═════ MATERIAL FOR THIS EXERCISE

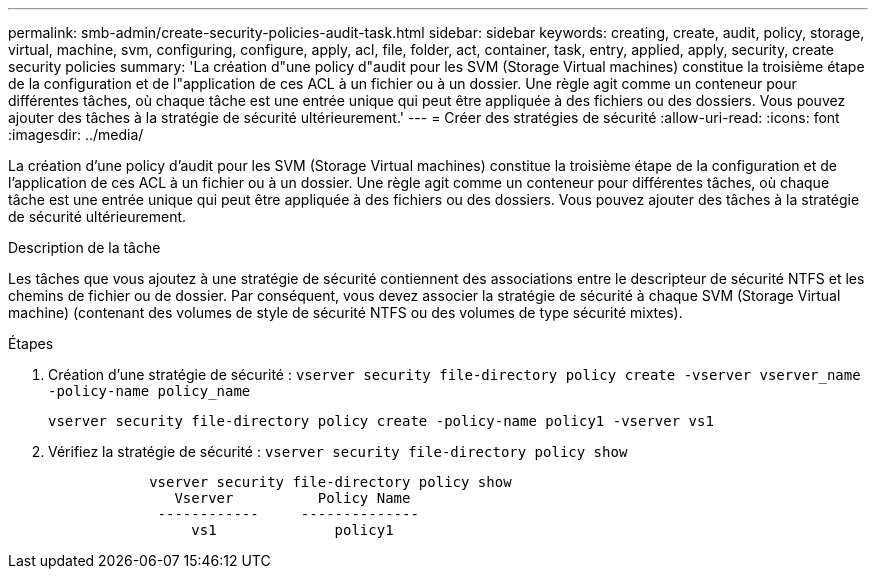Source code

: ---
permalink: smb-admin/create-security-policies-audit-task.html 
sidebar: sidebar 
keywords: creating, create, audit, policy, storage, virtual, machine, svm, configuring, configure, apply, acl, file, folder, act, container, task, entry, applied, apply, security, create security policies 
summary: 'La création d"une policy d"audit pour les SVM (Storage Virtual machines) constitue la troisième étape de la configuration et de l"application de ces ACL à un fichier ou à un dossier. Une règle agit comme un conteneur pour différentes tâches, où chaque tâche est une entrée unique qui peut être appliquée à des fichiers ou des dossiers. Vous pouvez ajouter des tâches à la stratégie de sécurité ultérieurement.' 
---
= Créer des stratégies de sécurité
:allow-uri-read: 
:icons: font
:imagesdir: ../media/


[role="lead"]
La création d'une policy d'audit pour les SVM (Storage Virtual machines) constitue la troisième étape de la configuration et de l'application de ces ACL à un fichier ou à un dossier. Une règle agit comme un conteneur pour différentes tâches, où chaque tâche est une entrée unique qui peut être appliquée à des fichiers ou des dossiers. Vous pouvez ajouter des tâches à la stratégie de sécurité ultérieurement.

.Description de la tâche
Les tâches que vous ajoutez à une stratégie de sécurité contiennent des associations entre le descripteur de sécurité NTFS et les chemins de fichier ou de dossier. Par conséquent, vous devez associer la stratégie de sécurité à chaque SVM (Storage Virtual machine) (contenant des volumes de style de sécurité NTFS ou des volumes de type sécurité mixtes).

.Étapes
. Création d'une stratégie de sécurité : `vserver security file-directory policy create -vserver vserver_name -policy-name policy_name`
+
`vserver security file-directory policy create -policy-name policy1 -vserver vs1`

. Vérifiez la stratégie de sécurité : `vserver security file-directory policy show`
+
[listing]
----

            vserver security file-directory policy show
               Vserver          Policy Name
             ------------     --------------
                 vs1              policy1
----

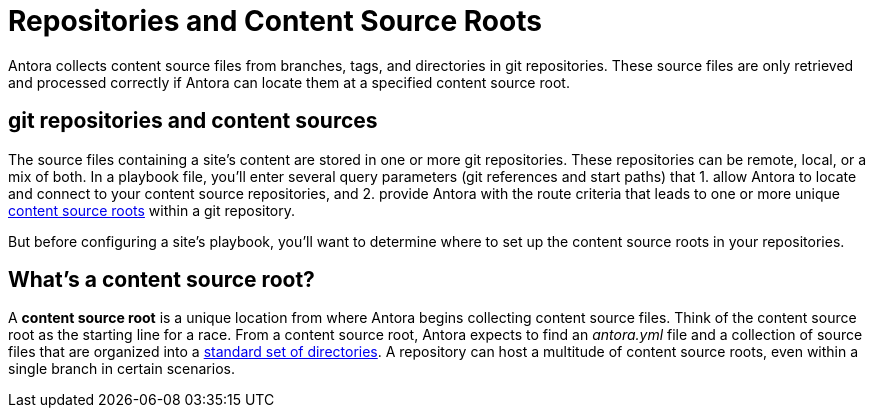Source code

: = Repositories and Content Source Roots

Antora collects content source files from branches, tags, and directories in git repositories.
These source files are only retrieved and processed correctly if Antora can locate them at a specified content source root.

[#git-and-content-sources]
== git repositories and content sources

The source files containing a site's content are stored in one or more git repositories.
These repositories can be remote, local, or a mix of both.
In a playbook file, you'll enter several query parameters (git references and start paths) that 1. allow Antora to locate and connect to your content source repositories, and 2. provide Antora with the route criteria that leads to one or more unique <<content-source-root,content source roots>> within a git repository.
//A [.term]*content source* is one or more routes--git references and start paths--that lead to unique <<content-source-root,content source roots>>.
//Content sources are specified in an Antora playbook file.

But before configuring a site's playbook, you'll want to determine where to set up the content source roots in your repositories.
// to be located and then set up the directories Antora requires.
//to place your content source roots to beet up the required directories and sorted your content source files into them at each content source root.

[#content-source-root]
== What's a content source root?

A [.term]*content source root* is a unique location from where Antora begins collecting content source files.
Think of the content source root as the starting line for a race.
From a content source root, Antora expects to find an [.path]_antora.yml_ file and a collection of source files that are organized into a xref:standard-directories.adoc[standard set of directories].
A repository can host a multitude of content source roots, even within a single branch in certain scenarios.
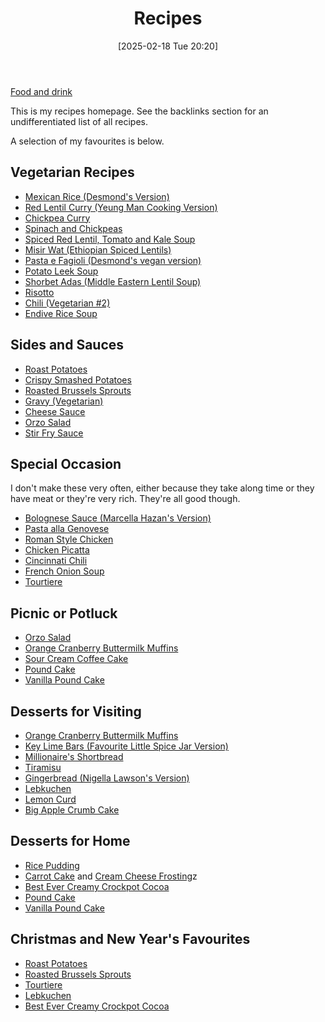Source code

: :PROPERTIES:
:ID:       3a1caf2c-7854-4cf0-bb11-bb7806618c36
:END:
#+date: [2025-02-18 Tue 20:20]
#+title: Recipes

[[id:35EC8663-3548-4E1F-9A94-AE8FB8D7B5E7][Food and drink]]

This is my recipes homepage.  See the backlinks section for an
undifferentiated list of all recipes.

A selection of my favourites is below.

** Vegetarian Recipes

 * [[id:4f45f907-d28c-44af-b77d-a84b05c4672c][Mexican Rice (Desmond's Version)]]
 * [[id:1ec98e02-c5d1-4342-842e-4b6da0edcd44][Red Lentil Curry (Yeung Man Cooking Version)]]
 * [[id:a84c227f-86c1-4f77-8a32-665308b14244][Chickpea Curry]]
 * [[id:037062f1-5ebe-48a8-9431-177421b6dfe6][Spinach and Chickpeas]]
 * [[id:b749bf7e-a0c5-425a-9f3b-3586eea25d33][Spiced Red Lentil, Tomato and Kale Soup]]
 * [[id:2aeeeac5-6ecf-45be-b0ef-7cee6f61f6b0][Misir Wat (Ethiopian Spiced Lentils)]]
 * [[id:863d3b50-2d1f-4a23-9dbe-cb41ab738e20][Pasta e Fagioli (Desmond's vegan version)]]
 * [[id:54b1c867-6e84-4904-9e8e-73cd243e264e][Potato Leek Soup]]
 * [[id:d3ba1280-4186-4fcb-a2f6-8f610d118756][Shorbet Adas (Middle Eastern Lentil Soup)]]
 * [[id:55df4997-f4dc-4fdc-b747-93e6cafc5f1e][Risotto]]
 * [[id:bc4984c1-1240-4a51-a425-5beae909bd77][Chili (Vegetarian #2)]]
 * [[id:8950a7e5-5885-47a7-8448-0f5deb256205][Endive Rice Soup]]

** Sides and Sauces

 * [[id:d8b3b4d6-4cfa-4f19-9c4b-26d11e3223bd][Roast Potatoes]]
 * [[id:f4507721-dc4d-4e45-a8c7-118e62c968ed][Crispy Smashed Potatoes]]
 * [[id:b83dc401-33cb-4aed-8684-8a1b6cceb605][Roasted Brussels Sprouts]]
 * [[id:5fbcb16b-c07d-4c36-b1bc-9590b69e2ac5][Gravy (Vegetarian)]]
 * [[id:84065124-ba9e-48e7-b91e-e0bd12a431e9][Cheese Sauce]]
 * [[id:18d43274-350a-4664-b892-dffb955dcf5d][Orzo Salad]]
 * [[id:3cd5fdb7-e2e2-4f2e-88ac-94ca6b9dc8f5][Stir Fry Sauce]]

** Special Occasion

I don't make these very often, either because they take along time or they
have meat or they're very rich.  They're all good though.

 * [[id:d4bc888c-32c1-47a8-9f47-e6f429be3c9b][Bolognese Sauce (Marcella Hazan's Version)]]
 * [[id:ea541a65-bfd9-47e2-afb8-96995c42c858][Pasta alla Genovese]]
 * [[id:37e3c2d4-5d50-406e-a0a6-8d05ac38bbbd][Roman Style Chicken]]
 * [[id:aa772a01-2fce-43ae-a191-865bcf934c49][Chicken Picatta]]
 * [[id:8c1bce0b-aa89-4bd0-8d22-849126e6b507][Cincinnati Chili]]
 * [[id:2345ddcc-e913-4b5e-9106-7c9a2cb1a511][French Onion Soup]]
 * [[id:df9767c2-f4f9-4ff9-9bf8-73ee5eb2014d][Tourtiere]]

** Picnic or Potluck

 * [[id:18d43274-350a-4664-b892-dffb955dcf5d][Orzo Salad]]
 * [[id:57b30c81-b16e-4db9-b5c0-5e388ee9eb13][Orange Cranberry Buttermilk Muffins]]
 * [[id:800c4d09-6848-42ba-8d04-d7e56055d82e][Sour Cream Coffee Cake]]
 * [[id:58cde0ff-e3be-4878-8c43-d1fe5f1e4524][Pound Cake]]
 * [[id:fc7d1c33-0d6b-4bda-993f-b04f20a2926f][Vanilla Pound Cake]]

** Desserts for Visiting

 * [[id:57b30c81-b16e-4db9-b5c0-5e388ee9eb13][Orange Cranberry Buttermilk Muffins]]
 * [[id:aa1304bd-fc47-4c14-8672-2cd50e22b074][Key Lime Bars (Favourite Little Spice Jar Version)]]
 * [[id:df777eb4-6bab-4429-ab1a-517396ac3662][Millionaire's Shortbread]]
 * [[id:6460faa8-0a38-4e4f-9c22-d3f058bef03f][Tiramisu]]
 * [[id:72824270-1b58-4c79-9df3-abb1ee8ded14][Gingerbread (Nigella Lawson's Version)]]
 * [[id:05e9f59f-a8ad-4f19-b875-4f99eba6ee7d][Lebkuchen]]
 * [[id:4363f409-77c4-4fd8-b128-249180bf1965][Lemon Curd]]
 * [[id:0a9d6b2b-253a-44d2-aa57-54c58b0adb10][Big Apple Crumb Cake]]

** Desserts for Home

 * [[id:2fa2b796-f69e-4b15-b6f7-ac5b9e344f16][Rice Pudding]]
 * [[id:3c958586-f438-4727-85c5-2befd4199e69][Carrot Cake]] and [[id:c0e0d8a9-afc6-46ab-b3d6-3dba1efedeee][Cream Cheese Frosting]]z
 * [[id:bdee69a9-1f36-4163-9052-9edbdf610a65][Best Ever Creamy Crockpot Cocoa]]
 * [[id:58cde0ff-e3be-4878-8c43-d1fe5f1e4524][Pound Cake]]
 * [[id:fc7d1c33-0d6b-4bda-993f-b04f20a2926f][Vanilla Pound Cake]]

** Christmas and New Year's Favourites

 * [[id:d8b3b4d6-4cfa-4f19-9c4b-26d11e3223bd][Roast Potatoes]]
 * [[id:b83dc401-33cb-4aed-8684-8a1b6cceb605][Roasted Brussels Sprouts]]
 * [[id:df9767c2-f4f9-4ff9-9bf8-73ee5eb2014d][Tourtiere]]
 * [[id:05e9f59f-a8ad-4f19-b875-4f99eba6ee7d][Lebkuchen]]
 * [[id:bdee69a9-1f36-4163-9052-9edbdf610a65][Best Ever Creamy Crockpot Cocoa]]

══════════

**YOUR ASSIGNMENT:**
In the material above, find the line containing "and Content Source Roots" and the line containing "Think of the", then write out exactly those two lines and every line between them, and nothing more.

**WRITTEN RESPONSE:**
: = Repositories and Content Source Roots

Antora collects content source files from branches, tags, and directories in git repositories.
These source files are only retrieved and processed correctly if Antora can locate them at a specified content source root.

[#git-and-content-sources]
== git repositories and content sources

The source files containing a site's content are stored in one or more git repositories.
These repositories can be remote, local, or a mix of both.
In a playbook file, you'll enter several query parameters (git references and start paths) that 1. allow Antora to locate and connect to your content source repositories, and 2. provide Antora with the route criteria that leads to one or more unique <<content-source-root,content source roots>> within a git repository.
//A [.term]*content source* is one or more routes--git references and start paths--that lead to unique <<content-source-root,content source roots>>.
//Content sources are specified in an Antora playbook file.

But before configuring a site's playbook, you'll want to determine where to set up the content source roots in your repositories.
// to be located and then set up the directories Antora requires.
//to place your content source roots to beet up the required directories and sorted your content source files into them at each content source root.

[#content-source-root]
== What's a content source root?

A [.term]*content source root* is a unique location from where Antora begins collecting content source files.
Think of the content source root as the starting line for a race.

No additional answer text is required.